No fue Georg Lukács quien en su estudio del arte y el reflejo de la realidad dijo que no hay tal reflejo más que por la peculiaridad propia del arte que forma un particular mundo, no antes visto y propio? Lo que él llama “el reflejo artístico de la realidad” es la base de la propia incomparabilidad entre la realidad y el mundo propio formado en el efecto artístico. Pero, por más esencialista que suene esta definición, el efecto artístico no hace más que basarse en “el hecho de que la obra de arte brinda un reflejo de la realidad más fiel en su esencia, más completo, más vivo y animado del que el espectador posee en general; o sea, pues —continúa Lukács— que le lleva, sobre la base de sus propias experiencias, sobre la base de la colección y la abstracción de sus reproducción precedente de la realidad, más allá de dichas experiencias, en la dirección más concreta de la realidad”.

Expansión de la experiencia de la realidad. En tal afirmación es posible posicionar Roma, de Alfonso Cuarón (México, 2018), una película que gozó de un privilegio que el de cine de autor no goza: ser expuesta en Netflix. Al fin y al cabo es una ventaja clara a la fama negativa del contenido streaming de esta empresa comercial. Pero llega la nueva película de Cuarón y todos lo agradecemos, ya que es en sí un reflejo artístico de la realidad, con sus peculiaridades y sentidos, que salen de una cotidianidad social, determinada por los márgenes económicos y las denuncias de una comunidad o la perspectiva del individuo que se desarrolla en sociedad.

Alfonso Cuarón, director de películas aclamadas por la crítica —como Y tu mamá también, Niños del Hombre y Gravedad—, decide acudir a su memoria, al pasado de su vida, para contar una historia de México de la segunda mitad del siglo XX. Sin embargo, lo que podría haber sido una autobiografía egocentrista, se transformó en la nostálgica historia de una sirvienta del hogar de una familia de buena posición económica, y la relación estrecha con cada uno de los miembros, con los cuales vive desde alegrías conjuntas hasta los dramas familiares, sin perder de vista la experiencia y singularidad del personaje protagónico, interpretado por Yalitza Aparicio.

El blanco y negro son los colores del pasado, el ayer, los tiempos ya remotos que solo quedan rememorar.
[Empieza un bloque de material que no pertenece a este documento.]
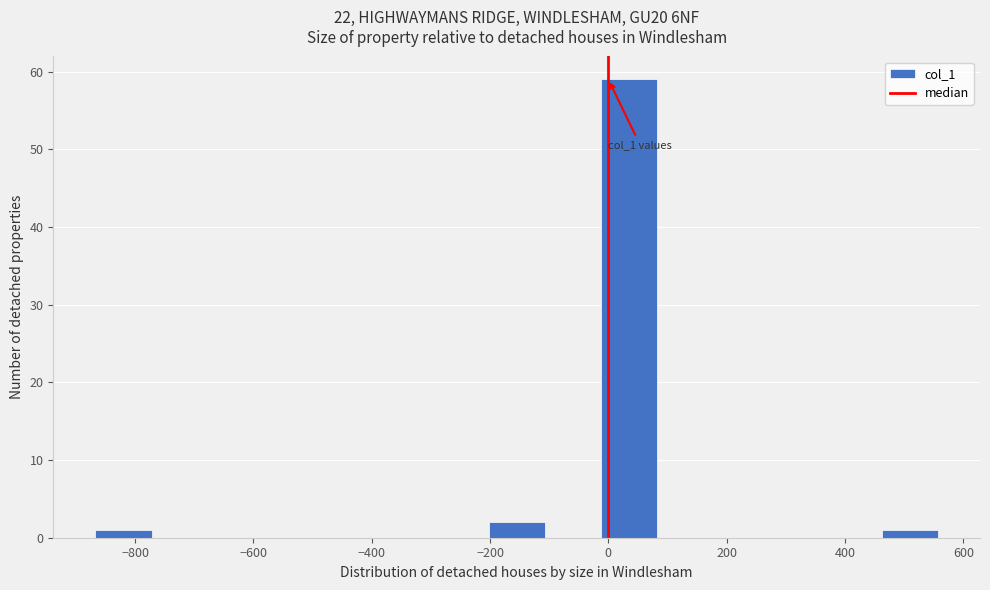

Which range on the x-axis has the tallest bar?

-20 to 80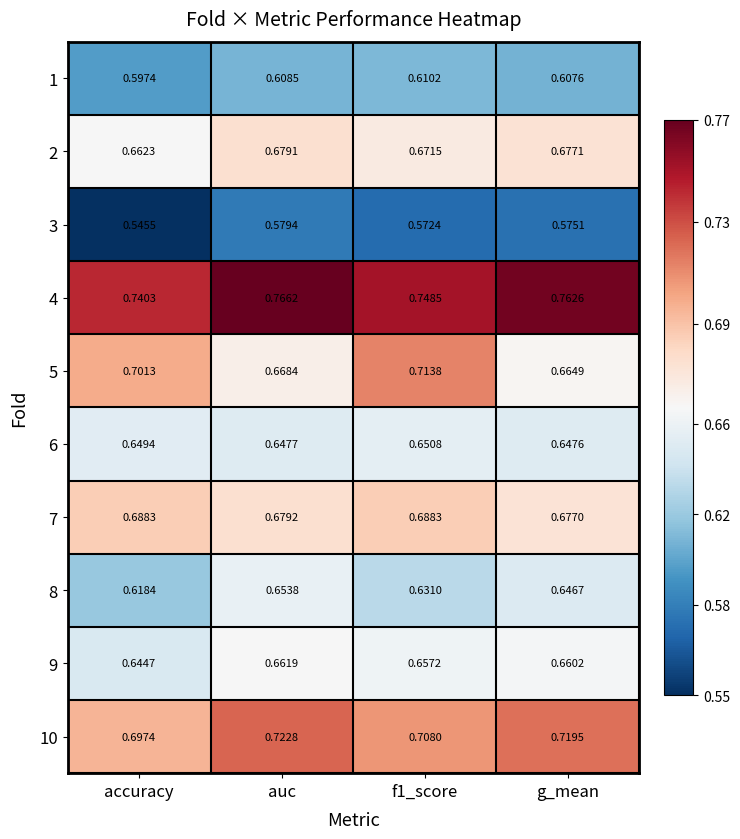

At how many categories does at least one series exceed 0?

4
Pero qué mejor que acudir al pasado con la posibilidad del cine que consigue expandir experiencias de aquellos que no tenemos idea del pasado más allá de las narraciones históricas y fotografías sentenciadas en el tiempo. Roma, por eso, es el pasado mismo, en donde no solo se siente que te están contando algo en sentido genealógico, por la propia estética expresiva a la que se aferra, sino que te está exponiendo una memoria histórica que rompe con el individuo solipsista, para mostrar el drama político de un contexto violento y polarizado.

Roma es la realidad expresada en el sentido mismo del arte. Nos expone los conflictos cotidianos, pero también forma su propia peculiaridad con las emociones de la protagonista, que se cruzan con sus problemas personales y la soledad en la que ella se desenvuelve. Y eso es el mundo propio que formó Cuarón, con restos de la memoria personal y colectiva de la realidad. Una cinta recomendada para mostrar las posibilidades del cine de autor en un movimiento comercial como el de Netflix, y la obtención de reconocimiento y llamada de atención de públicos masivos a una cinta que, como lo indicaba Kant en su pulchritudo adhaerens (belleza adherente), que “presupone un concepto y la perfección del objeto según este”. El cine y su cuasi perfección por la forma y el sentido artístico.